→ **Exercise aim**:
Extend the passage below on antimicrobial use and hygiene in companion animal veterinary practice, starting right after its final line.
Page extract START
A pilot study was then prepared in collaboration with the British Small Animal Veterinary Association (BSAVA). In the UK, there are approximately 4000 veterinary surgeons, from which over 95 per cent work with companion animals. The aim of the survey was to investigate antimicrobial usage and hygiene standards in everyday practice. For this purpose, a web-based questionnaire was created to assess the awareness of veterinarians of the importance of the stewardship of antimicrobials in everyday practice and the association between antimicrobial usage and the risk of antimicrobial resistance in companion animal's practice. In addition, veterinarians were requested to describe protocols and hygienic practices to control and prevent the spread of infectious diseases in their workplaces.
At the current moment, only a few countries possess guidelines for the stewardship of antimicrobials. There is still no research available on the feasibility of such guidelines and their impact on the attitudes and behaviour of veterinary surgeons when selecting antimicrobials for companion animal therapy. Recommendations for the stewardship of antimicrobials should be clear and concise, and should act as a reminder to the veterinary surgeon of the steps involved in the decision making process for the selection of antimicrobials based on anamnesis, clinical and/or laboratorial evidence and integrated knowledge of infectious diseases and pharmacology principles.
In terms of hygiene standards, there is still scarce information available on protocols to control disease transmission at practice level to prevent spreading of zoonotic diseases and resistant pathogens in the work environment. As health professionals, the veterinary profession should take into consideration the present situation in human health care settings, in which implemented hygiene protocols have shown to play an important role in the containment of infectious diseases.11,12
References
1. WHO, World Health Organisation, 2005; Geneva. p. 1-6.
Page extract END
Data extracts START
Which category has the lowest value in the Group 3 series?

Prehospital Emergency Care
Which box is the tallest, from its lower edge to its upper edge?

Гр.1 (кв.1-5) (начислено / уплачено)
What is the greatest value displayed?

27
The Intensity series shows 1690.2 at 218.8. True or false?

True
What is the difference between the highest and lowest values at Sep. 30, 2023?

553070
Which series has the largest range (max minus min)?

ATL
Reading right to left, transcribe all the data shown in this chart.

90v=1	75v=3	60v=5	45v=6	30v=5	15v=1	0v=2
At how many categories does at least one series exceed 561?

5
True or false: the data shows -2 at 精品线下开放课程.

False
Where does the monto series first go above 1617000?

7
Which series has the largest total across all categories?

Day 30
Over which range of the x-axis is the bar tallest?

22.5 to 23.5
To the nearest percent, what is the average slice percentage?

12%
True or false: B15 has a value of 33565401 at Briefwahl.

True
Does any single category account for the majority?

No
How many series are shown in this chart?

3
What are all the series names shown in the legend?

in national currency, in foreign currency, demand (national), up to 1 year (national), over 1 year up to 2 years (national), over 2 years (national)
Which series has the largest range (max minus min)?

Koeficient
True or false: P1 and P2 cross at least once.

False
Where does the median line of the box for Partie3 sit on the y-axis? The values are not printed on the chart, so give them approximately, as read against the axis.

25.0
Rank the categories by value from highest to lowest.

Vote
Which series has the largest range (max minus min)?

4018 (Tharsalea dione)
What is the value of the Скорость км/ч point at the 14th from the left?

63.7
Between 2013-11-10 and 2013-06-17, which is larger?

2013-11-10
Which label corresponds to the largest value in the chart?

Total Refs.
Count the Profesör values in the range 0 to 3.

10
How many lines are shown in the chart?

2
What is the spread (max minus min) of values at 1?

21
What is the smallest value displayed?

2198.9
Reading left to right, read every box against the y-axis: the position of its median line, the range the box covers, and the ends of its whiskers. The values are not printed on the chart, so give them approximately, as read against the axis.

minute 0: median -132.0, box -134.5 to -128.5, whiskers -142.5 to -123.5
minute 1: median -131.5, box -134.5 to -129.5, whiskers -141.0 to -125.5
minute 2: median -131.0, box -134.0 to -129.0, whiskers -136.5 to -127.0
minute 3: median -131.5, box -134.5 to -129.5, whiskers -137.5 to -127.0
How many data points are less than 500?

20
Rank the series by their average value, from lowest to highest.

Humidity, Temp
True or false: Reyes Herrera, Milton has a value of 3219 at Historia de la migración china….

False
Data extracts END
→ **Expected output**:
2. Swann MMB, KL, Field HI, Howie JW, Lucas IAM, Millar ELM, Murdocj JC, Parsons JH, White EJ. Joint Committee on the use of Antibiotics in Animal Husbandry and Veterinary Medicine, 1969; London. p. 1-42.
3. OIE. 2008, OIE: Paris.
4. Costa D, et al. Veterinary Microbiology, 2008; 127(1-2): p. 97-105.
5. Ruscher C, et al. Veterinary Microbiology, 2009; 136(1-2): p. 197-201.
6. Damborg P, Sørensen AH, Guardabassi L. Veterinary Microbiology, 2008; 132(1-2): p. 190-196.
7. Weese JS, van Duijkeren E. Veterinary Microbiology, 2010. 140(3-4): p. 418-429.
8. Guardabassi L, Loeber ME, Jacobson A. Veterinary Microbiology, 2004; 98(1): p. 23-27.
9. Weese JS, et al., 2006; 115(1-3): p. 148-155.
10. Blondeau JM. Veterinary Dermatology, 2009; 20(5-6): p. 383-396.
11. Dancer SJ. Journal of Hospital Infection, 2009; 73(4): p. 378-385.
12. Pittet D, et al. The Lancet, 2000; 356(9238): p. 1307-1312.